Introduction to Dynamical Systems and Chaos, the second course to be offered through the Santa Fe Institute's Complexity Explorer project, started on January 6th and enrollment is still open.
This follow on to Melanie Mitchell's Introduction to Complexity is focused on dynamical systems described in the course introduction as:
the interdisciplinary field of applied mathematics that studies systems that change over time.
It is an eight-week course with a workload of 3-6 hours per week with a mix of videos with quizzes to check progress, weekly tests with optional advanced questions and a final exam. Is being taught by Dave Feldman, Professor of Physics and Mathematics at College of the Atlantic. who is a former co-director of the Santa Fe Institute's Complex Systems Summer School in Beijing, China who introduces it in this video:
The only prerequisite for the course is familiarity with basic high school algebra and as the first two weeks of the course are devoted to Iterated Functions and Differential Equations respectively you get a refresher in the math you need.
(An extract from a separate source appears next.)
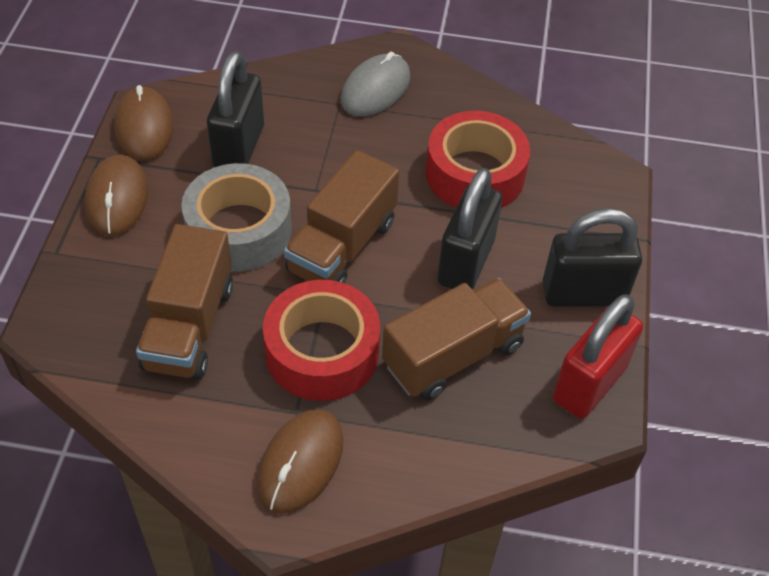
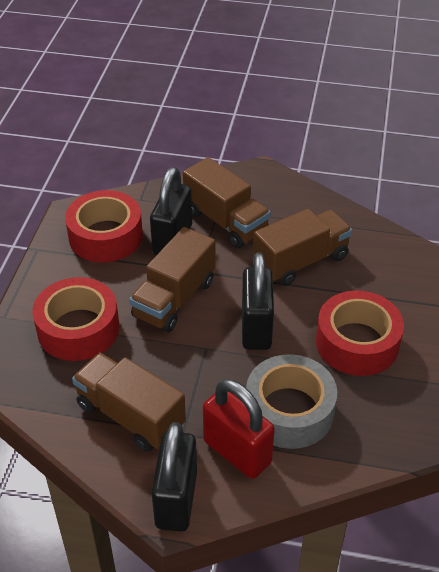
brown mouse: 3 -> 0
brown truck: 3 -> 4
grey mouse: 1 -> 0
red tape: 2 -> 3

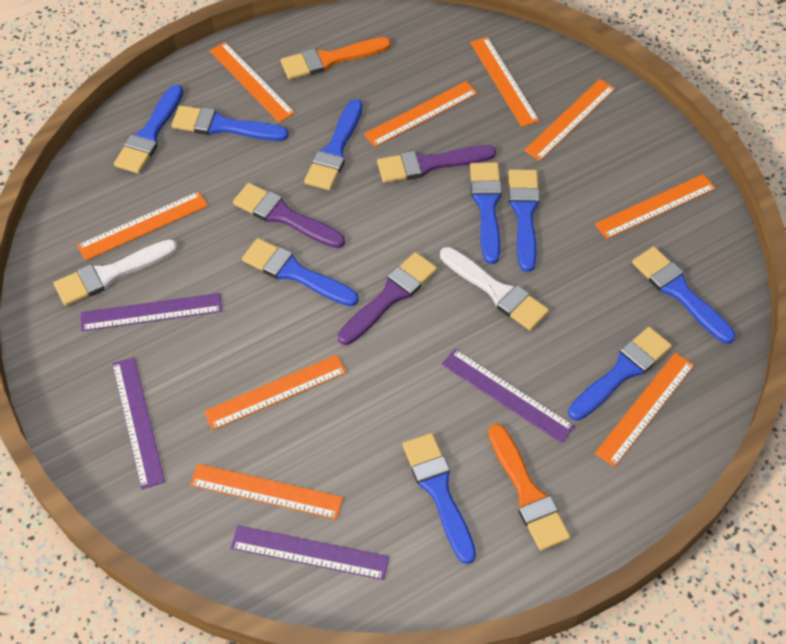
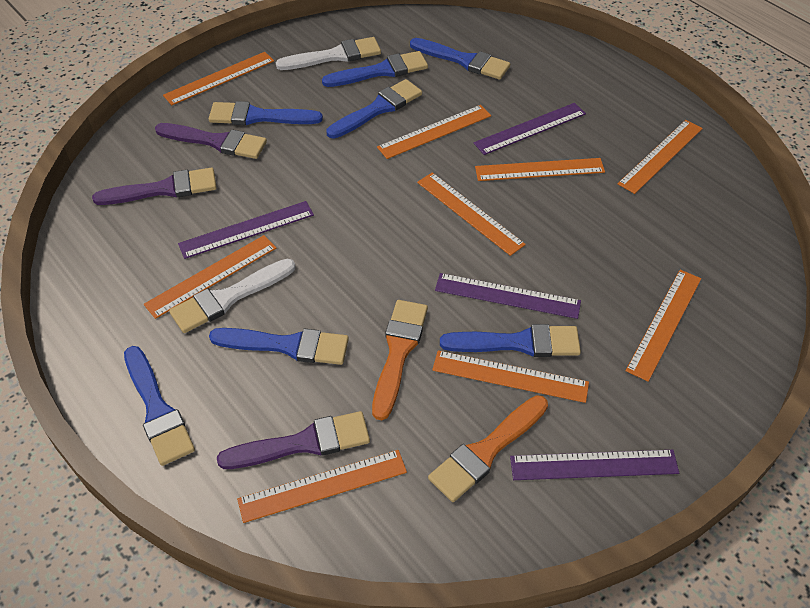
blue brush: 9 -> 7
So why should programmers be interested in this course?
The answer is because dynamical systems provide a way to study, and model, real world problems. The course introduction lists four aspects that will be covered:
- Dynamical systems undergo bifurcations, where a small change in a system parameter such as the temperature or the harvest rate in a fishery leads to a large and qualitative change in the system's behavior.
- Deterministic dynamical systems can behave randomly. This property, known as sensitive dependence or the butterfly effect, places strong limits on our ability to predict some phenomena.
- Disordered behavior can be stable. Non-periodic systems with the butterfly effect can have stable average properties. So the average or statistical properties of a system can be predictable, even if its details are not.
- Complex behavior can arise from simple rules. Simple dynamical systems do not necessarily lead to simple results. In particular, we will see that simple rules can produce patterns and structures of surprising complexity.
The inaugural course from the Complexity Explorer, which is currently finishing its second presentation with a third scheduled for Spring 2013, provides a fascinating insight into complex systems but also gives Dave Feldman a hard act to follow.
However his topics - phase space, bifurcations, chaos, the butterfly effect, strange attractors, and pattern formation - sounds equally fascinating and Introduction to Dynamical Systems and Chaos has already attracted over three and a half thousand students so we can expect interesting forum discussions. To make it even more interesting two of the I Programmer team are also taking the course - see you there.